(Dataset entries)
▬▬▬

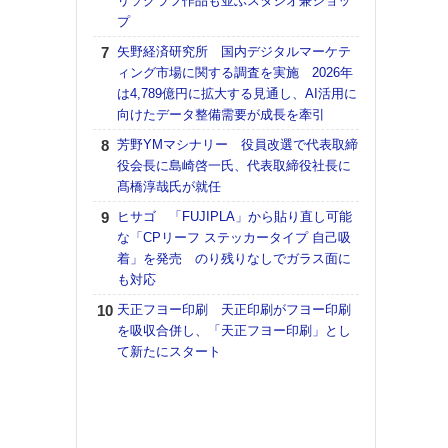
リソグラフ作品も並ぶスタジオ兼ショッ
プ
【K
道の
矢野経済研究所 国内デジタルマーケテ
える
ィング市場に関する調査を実施 2026年
の印刷
は4,789億円に拡大する見通し、AI活用に
CE
向けたデータ整備需要が成長を牽引
富士
芳野YMマシナリー 役員改選で代表取締
地・
役会長に島崎啓一氏、代表取締役社長に
付表
髙橋淳哉氏が就任
【ペ
ヒサゴ 「FUJIPLA」から貼り直し可能
ト】
な「CPリーフ ステッカータイプ 自己吸
アで
着」を発売 のり残りなしでガラス面に
も対応
KO
体製
天正フヨー印刷 天正印刷がフヨー印刷
を吸収合併し、「天正フヨー印刷」とし
【イ
て新たにスタート
けや
「本
地域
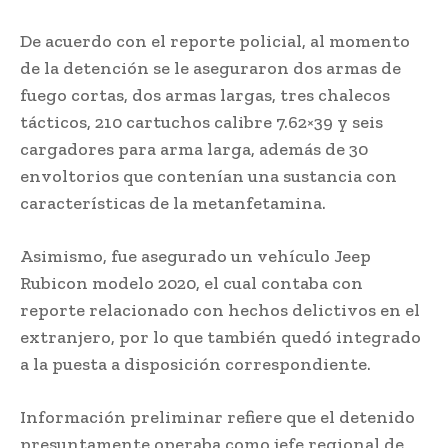
De acuerdo con el reporte policial, al momento
de la detención se le aseguraron dos armas de
fuego cortas, dos armas largas, tres chalecos
tácticos, 210 cartuchos calibre 7.62×39 y seis
cargadores para arma larga, además de 30
envoltorios que contenían una sustancia con
características de la metanfetamina.
Asimismo, fue asegurado un vehículo Jeep
Rubicon modelo 2020, el cual contaba con
reporte relacionado con hechos delictivos en el
extranjero, por lo que también quedó integrado
a la puesta a disposición correspondiente.
Información preliminar refiere que el detenido
presuntamente operaba como jefe regional de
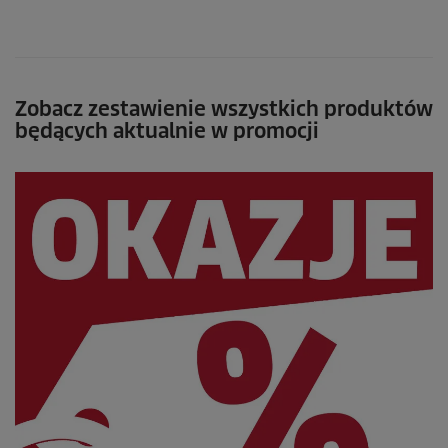
Zobacz zestawienie wszystkich produktów
będących aktualnie w promocji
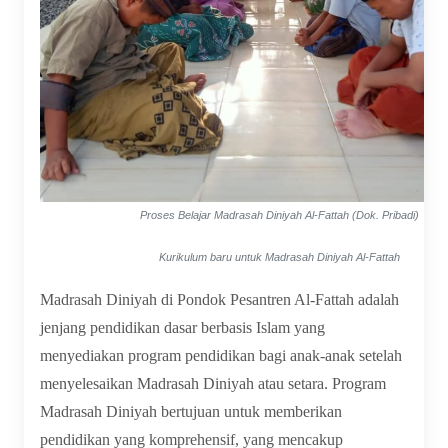
Proses Belajar Madrasah Diniyah Al-Fattah (
Dok. Pribadi
)
Kurikulum baru untuk Madrasah Diniyah Al-Fattah
Madrasah Diniyah di Pondok Pesantren Al-Fattah adalah
jenjang pendidikan dasar berbasis Islam yang
menyediakan program pendidikan bagi anak-anak setelah
menyelesaikan Madrasah Diniyah atau setara. Program
Madrasah Diniyah bertujuan untuk memberikan
pendidikan yang komprehensif, yang mencakup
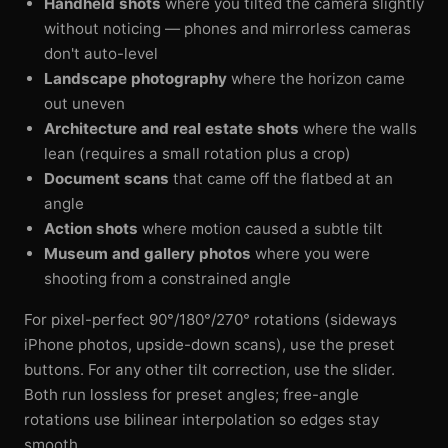
Handheld shots
where you tilted the camera slightly
without noticing — phones and mirrorless cameras
don't auto-level
Landscape photography
where the horizon came
out uneven
Architecture and real estate shots
where the walls
lean (requires a small rotation plus a crop)
Document scans
that came off the flatbed at an
angle
Action shots
where motion caused a subtle tilt
Museum and gallery photos
where you were
shooting from a constrained angle
For pixel-perfect 90°/180°/270° rotations (sideways
iPhone photos, upside-down scans), use the preset
buttons. For any other tilt correction, use the slider.
Both run lossless for preset angles; free-angle
rotations use bilinear interpolation so edges stay
smooth.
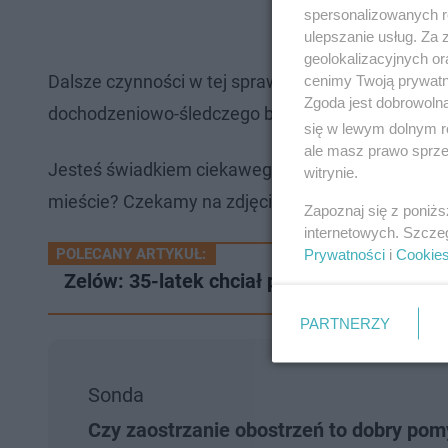
spersonalizowanych re
ulepszanie usług. Za
geolokalizacyjnych or
Dalsze czynności w tej sprawie pod nadzorem Pro
cenimy Twoją prywatno
Zgoda jest dobrowoln
dochodzeniowo-śledczego bełchatowskiej komend
się w lewym dolnym r
ale masz prawo sprzec
Jesteś świadkiem ciekawego zdarzenia w twojej o
witrynie.
mieście? Czekamy na zdjęcia, filmy i gorące newsy
Zapoznaj się z poniż
internetowych. Szcze
POLECANY ARTYKUŁ:
Prywatności
i
Cookie
Zelów: 35-latek chciał podpalić mieszkani
PARTNERZY
Sonda
Czy zaostrzanie obostrzeń to dobry pom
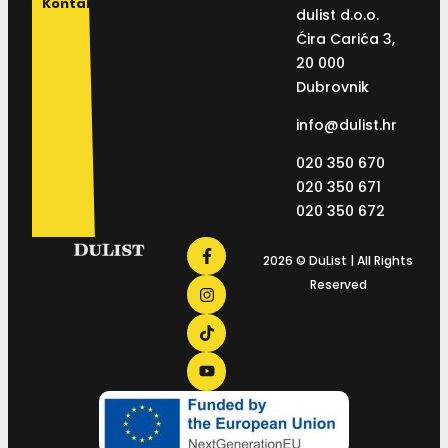
Kontakt
dulist d.o.o.
Ćira Carića 3,
20 000
Dubrovnik
info@dulist.hr
020 350 670
020 350 671
020 350 672
2026 © DuList | All Rights
Reserved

▬▬▬

Task description:
Select and copy every line from the records that includes the word "rotations".

Result for this task:
For pixel-perfect 90°/180°/270° rotations (sideways
rotations use bilinear interpolation so edges stay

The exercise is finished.